--- RAW DATA Enclosed Below ---

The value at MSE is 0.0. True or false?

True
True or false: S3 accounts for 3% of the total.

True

--- End of Enclosed RAW DATA ---
--- RAW DATA Enclosed Below ---

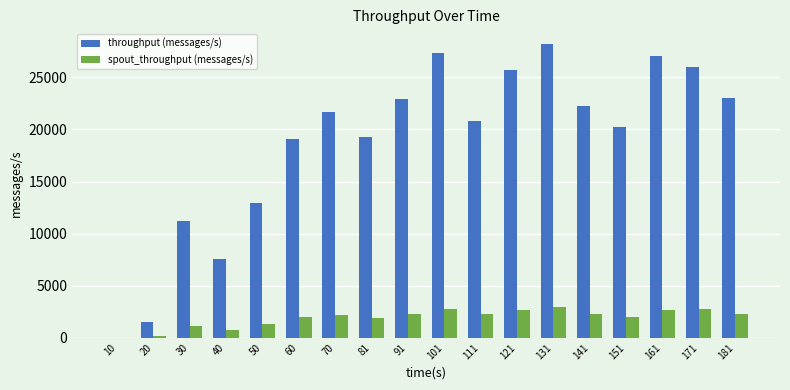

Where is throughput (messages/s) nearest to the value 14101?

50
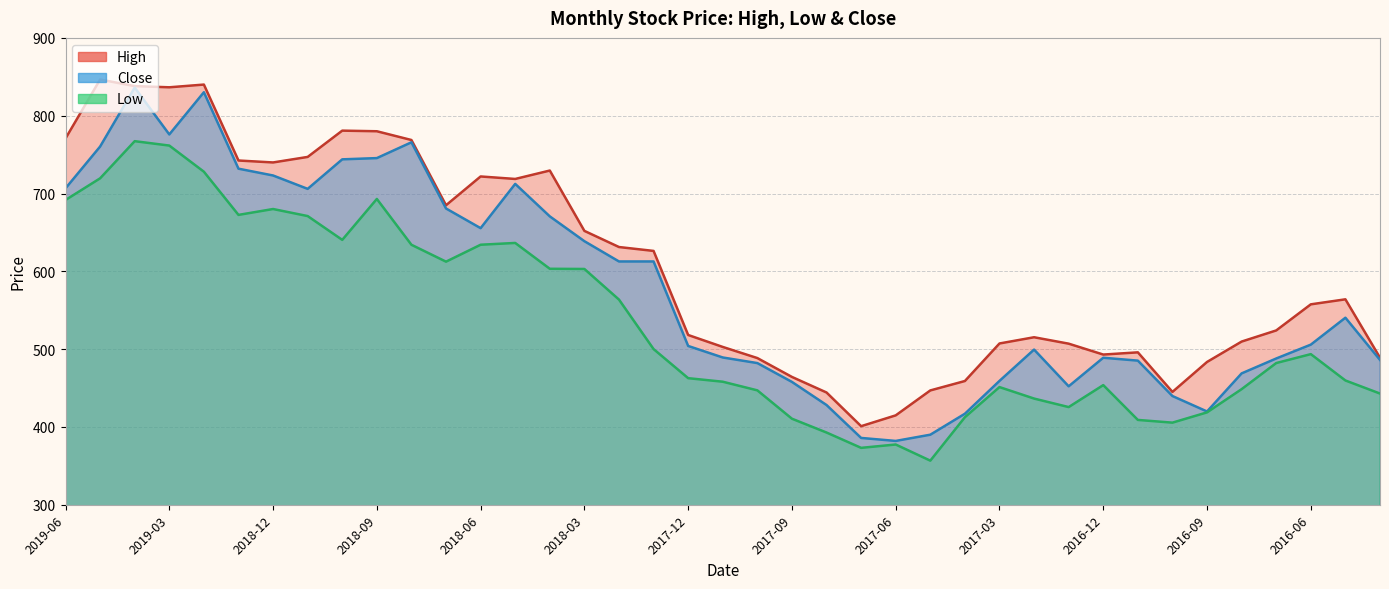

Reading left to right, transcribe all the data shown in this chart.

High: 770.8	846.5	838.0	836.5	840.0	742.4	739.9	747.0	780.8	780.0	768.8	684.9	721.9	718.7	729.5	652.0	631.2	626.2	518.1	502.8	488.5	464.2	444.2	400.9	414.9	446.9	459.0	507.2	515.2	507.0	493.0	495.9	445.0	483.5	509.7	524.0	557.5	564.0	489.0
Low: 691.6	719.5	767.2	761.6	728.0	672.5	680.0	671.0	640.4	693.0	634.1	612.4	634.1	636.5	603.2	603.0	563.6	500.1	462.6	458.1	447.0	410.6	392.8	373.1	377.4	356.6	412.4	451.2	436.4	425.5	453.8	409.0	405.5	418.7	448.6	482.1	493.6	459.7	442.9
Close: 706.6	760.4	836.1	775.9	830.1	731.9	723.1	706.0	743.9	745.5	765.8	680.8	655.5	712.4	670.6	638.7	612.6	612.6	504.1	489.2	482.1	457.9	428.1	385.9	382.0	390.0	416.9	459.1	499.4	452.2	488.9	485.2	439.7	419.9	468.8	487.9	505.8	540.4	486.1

--- End of Enclosed RAW DATA ---

WORK REQUEST: Which lines of the data contain the word "value", with case counting? Find each one and copy it out in full.

ANSWER FOR THE TASK:
The value at MSE is 0.0. True or false?
Where is throughput (messages/s) nearest to the value 14101?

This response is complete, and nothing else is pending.